I Can Smile

I smile,

I giggle,

I say the things I’m expected to say.

Never cry,

Never yell,

My face permanently plastered with a grin.

My positivity can be suffocating,

My jokes tickle your funny bone till you cry.

Folks roll their eyes at me,

Never guessing what’s going on in my air-head,

And that’s ok.

The empty,


                        gaping hole in my heart

Is not their problem.

I smile,

I giggle,

I say the things I’m expected to say.

I can sob into my pillow,

Scream inside till my soul is sore.

No one needs to know the ache I feel.

I act like a lady,

Treat others with respect.

I seem calm and cool,

Emotions under complete control.

But under the surface, I rage.

I rage against morning,

I rage against the night.

I rage with the fire of a thousand suns.

I battle myself with a thousand armies.

Armies of self-consciousness and fear,

Fear of the unknown tomorrow.

I fight till there’s nothing left,

Though there was nothing there to begin with.

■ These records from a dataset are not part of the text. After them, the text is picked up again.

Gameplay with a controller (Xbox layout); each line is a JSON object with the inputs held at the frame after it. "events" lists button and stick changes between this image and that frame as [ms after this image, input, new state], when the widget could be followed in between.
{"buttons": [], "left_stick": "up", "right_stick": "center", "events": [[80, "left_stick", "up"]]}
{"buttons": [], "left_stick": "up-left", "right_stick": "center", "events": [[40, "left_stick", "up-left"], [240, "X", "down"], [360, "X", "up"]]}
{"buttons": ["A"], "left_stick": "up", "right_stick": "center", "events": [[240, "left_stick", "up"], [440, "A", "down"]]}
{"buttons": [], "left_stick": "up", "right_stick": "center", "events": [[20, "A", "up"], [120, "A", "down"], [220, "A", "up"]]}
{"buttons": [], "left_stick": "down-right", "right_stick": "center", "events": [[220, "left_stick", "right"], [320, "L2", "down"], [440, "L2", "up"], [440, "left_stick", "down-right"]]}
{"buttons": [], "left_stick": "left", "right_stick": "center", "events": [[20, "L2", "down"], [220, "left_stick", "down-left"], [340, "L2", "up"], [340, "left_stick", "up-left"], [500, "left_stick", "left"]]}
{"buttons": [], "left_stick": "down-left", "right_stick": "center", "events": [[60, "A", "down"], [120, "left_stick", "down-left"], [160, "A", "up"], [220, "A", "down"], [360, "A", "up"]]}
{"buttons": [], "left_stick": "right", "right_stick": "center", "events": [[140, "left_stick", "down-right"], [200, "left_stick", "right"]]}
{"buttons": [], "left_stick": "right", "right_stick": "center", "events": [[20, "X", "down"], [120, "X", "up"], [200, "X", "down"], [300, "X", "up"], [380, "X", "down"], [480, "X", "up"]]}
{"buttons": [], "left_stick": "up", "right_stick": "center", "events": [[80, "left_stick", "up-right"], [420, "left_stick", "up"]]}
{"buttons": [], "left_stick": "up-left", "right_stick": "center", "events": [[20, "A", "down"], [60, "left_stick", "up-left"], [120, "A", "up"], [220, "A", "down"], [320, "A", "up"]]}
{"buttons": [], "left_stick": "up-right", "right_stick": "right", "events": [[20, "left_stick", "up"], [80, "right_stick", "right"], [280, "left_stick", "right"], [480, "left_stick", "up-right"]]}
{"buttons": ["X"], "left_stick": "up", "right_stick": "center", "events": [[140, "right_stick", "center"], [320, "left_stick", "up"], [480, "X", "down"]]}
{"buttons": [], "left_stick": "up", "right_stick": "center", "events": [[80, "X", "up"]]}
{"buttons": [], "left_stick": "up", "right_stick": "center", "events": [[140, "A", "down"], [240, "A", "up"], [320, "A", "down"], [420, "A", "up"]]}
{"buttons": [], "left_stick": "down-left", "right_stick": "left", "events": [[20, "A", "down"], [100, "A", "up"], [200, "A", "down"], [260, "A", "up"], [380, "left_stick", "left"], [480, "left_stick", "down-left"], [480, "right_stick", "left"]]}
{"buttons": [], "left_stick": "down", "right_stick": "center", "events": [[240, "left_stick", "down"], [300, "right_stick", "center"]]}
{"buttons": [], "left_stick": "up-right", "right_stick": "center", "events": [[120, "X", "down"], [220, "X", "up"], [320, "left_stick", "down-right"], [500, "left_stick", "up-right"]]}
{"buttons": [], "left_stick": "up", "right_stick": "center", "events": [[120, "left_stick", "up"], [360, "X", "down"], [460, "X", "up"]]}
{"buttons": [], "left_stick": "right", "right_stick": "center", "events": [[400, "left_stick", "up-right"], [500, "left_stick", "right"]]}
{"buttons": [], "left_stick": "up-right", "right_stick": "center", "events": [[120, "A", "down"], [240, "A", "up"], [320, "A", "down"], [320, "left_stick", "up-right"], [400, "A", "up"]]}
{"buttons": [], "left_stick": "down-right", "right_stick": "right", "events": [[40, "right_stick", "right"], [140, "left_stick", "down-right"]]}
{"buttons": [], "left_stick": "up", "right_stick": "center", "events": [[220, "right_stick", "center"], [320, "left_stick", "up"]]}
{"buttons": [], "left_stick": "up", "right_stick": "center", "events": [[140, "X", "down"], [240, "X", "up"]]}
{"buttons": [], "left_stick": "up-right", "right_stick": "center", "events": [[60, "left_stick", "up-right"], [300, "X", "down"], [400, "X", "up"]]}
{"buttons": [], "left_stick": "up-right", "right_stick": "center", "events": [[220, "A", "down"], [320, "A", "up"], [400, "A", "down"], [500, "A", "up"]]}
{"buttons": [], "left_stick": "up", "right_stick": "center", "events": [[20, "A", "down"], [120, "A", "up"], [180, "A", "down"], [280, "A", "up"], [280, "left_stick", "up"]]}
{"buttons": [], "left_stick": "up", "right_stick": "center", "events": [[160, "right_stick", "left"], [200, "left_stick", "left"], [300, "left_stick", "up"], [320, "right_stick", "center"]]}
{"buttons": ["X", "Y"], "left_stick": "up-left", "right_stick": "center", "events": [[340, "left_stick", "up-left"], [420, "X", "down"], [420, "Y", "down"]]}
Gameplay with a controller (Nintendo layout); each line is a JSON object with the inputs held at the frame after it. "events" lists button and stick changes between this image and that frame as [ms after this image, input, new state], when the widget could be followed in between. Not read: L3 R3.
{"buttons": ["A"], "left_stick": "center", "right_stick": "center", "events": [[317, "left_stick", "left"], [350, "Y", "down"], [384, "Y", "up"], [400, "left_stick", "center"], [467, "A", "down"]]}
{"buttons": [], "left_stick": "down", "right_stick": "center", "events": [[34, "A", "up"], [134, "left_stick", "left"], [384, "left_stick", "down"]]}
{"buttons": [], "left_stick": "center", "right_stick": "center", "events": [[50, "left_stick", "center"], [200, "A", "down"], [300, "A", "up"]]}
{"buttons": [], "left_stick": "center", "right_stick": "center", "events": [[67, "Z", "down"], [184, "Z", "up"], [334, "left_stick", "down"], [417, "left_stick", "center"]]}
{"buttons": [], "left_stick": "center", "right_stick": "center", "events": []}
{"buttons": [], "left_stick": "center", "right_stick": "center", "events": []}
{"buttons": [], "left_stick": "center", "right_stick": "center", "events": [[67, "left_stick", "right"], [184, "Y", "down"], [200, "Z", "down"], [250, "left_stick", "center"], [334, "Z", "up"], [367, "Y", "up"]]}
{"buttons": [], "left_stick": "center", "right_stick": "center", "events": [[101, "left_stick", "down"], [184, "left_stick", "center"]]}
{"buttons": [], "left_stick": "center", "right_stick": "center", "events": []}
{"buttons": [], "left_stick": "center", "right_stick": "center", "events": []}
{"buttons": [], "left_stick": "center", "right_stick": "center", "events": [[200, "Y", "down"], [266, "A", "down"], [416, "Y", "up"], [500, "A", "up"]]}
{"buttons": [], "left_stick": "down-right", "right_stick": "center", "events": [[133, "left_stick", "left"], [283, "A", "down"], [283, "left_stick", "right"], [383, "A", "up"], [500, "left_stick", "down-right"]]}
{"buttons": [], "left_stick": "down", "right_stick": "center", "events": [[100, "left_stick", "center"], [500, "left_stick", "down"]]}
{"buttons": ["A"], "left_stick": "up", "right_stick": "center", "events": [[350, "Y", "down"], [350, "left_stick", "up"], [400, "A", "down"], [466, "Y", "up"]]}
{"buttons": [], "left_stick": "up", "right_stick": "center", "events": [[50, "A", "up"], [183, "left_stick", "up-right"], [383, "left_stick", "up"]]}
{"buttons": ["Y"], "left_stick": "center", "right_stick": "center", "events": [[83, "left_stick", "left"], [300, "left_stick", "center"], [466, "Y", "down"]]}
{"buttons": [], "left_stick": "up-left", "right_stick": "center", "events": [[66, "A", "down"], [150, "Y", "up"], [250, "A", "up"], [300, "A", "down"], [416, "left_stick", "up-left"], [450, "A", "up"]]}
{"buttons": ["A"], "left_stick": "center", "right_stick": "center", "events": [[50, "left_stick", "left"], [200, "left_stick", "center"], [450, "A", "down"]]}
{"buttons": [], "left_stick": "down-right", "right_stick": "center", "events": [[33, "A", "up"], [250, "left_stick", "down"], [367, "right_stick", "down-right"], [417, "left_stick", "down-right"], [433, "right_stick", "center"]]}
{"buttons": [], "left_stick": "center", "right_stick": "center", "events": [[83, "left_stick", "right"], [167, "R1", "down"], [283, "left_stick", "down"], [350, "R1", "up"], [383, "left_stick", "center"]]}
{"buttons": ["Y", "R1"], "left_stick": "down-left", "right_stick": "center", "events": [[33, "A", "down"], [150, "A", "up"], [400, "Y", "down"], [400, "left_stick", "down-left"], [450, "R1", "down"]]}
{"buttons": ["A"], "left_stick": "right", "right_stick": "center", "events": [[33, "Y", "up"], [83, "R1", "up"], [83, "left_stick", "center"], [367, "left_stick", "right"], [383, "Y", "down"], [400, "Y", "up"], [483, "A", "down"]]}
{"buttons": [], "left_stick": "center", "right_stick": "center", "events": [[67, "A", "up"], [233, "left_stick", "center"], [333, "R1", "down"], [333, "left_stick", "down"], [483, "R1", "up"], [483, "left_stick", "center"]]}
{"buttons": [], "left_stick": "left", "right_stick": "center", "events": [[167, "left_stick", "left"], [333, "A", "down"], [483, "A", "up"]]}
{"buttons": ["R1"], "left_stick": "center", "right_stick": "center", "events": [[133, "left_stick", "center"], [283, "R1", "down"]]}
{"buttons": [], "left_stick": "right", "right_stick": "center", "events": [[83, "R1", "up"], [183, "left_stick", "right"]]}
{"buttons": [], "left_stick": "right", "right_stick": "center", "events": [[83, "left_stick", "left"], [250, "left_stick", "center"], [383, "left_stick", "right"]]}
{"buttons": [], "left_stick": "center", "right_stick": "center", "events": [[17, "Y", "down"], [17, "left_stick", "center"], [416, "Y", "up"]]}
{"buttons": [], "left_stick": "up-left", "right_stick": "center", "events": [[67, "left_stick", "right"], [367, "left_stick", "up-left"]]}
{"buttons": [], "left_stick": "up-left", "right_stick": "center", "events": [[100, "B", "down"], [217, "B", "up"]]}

Smiles and laughs temporarily ease my pain,

The pain of nothingness,

But it remains like a frosty plague.

I’ve shared my pain before:

“Don’t pity yourself”

            “It’ll fade away”

                        “Everyone feels like this”

I smile,

I giggle,

I say the things I’m expected to say.

I do not pity myself,

Though I do want a way out.

It hasn’t faded away,

Though it ebbs and flows like the tide.

Yet, I am not alone in my pain.

Marc Maron

            Jim Norton

                        Robin Williams;

They smiled,

They giggled,

They said what they were expected to say.

There are like me:

Using suffocating positivity to banish the nothingness.

But what of the others?

Those who can’t say what they’re expected to say?

Is it fair to let them drown in the emptiness?

To let them rage


                             ache on their own?

I can smile,

I can giggle,

I can say what they need to hear.

I do not need to reveal the man behind the curtain.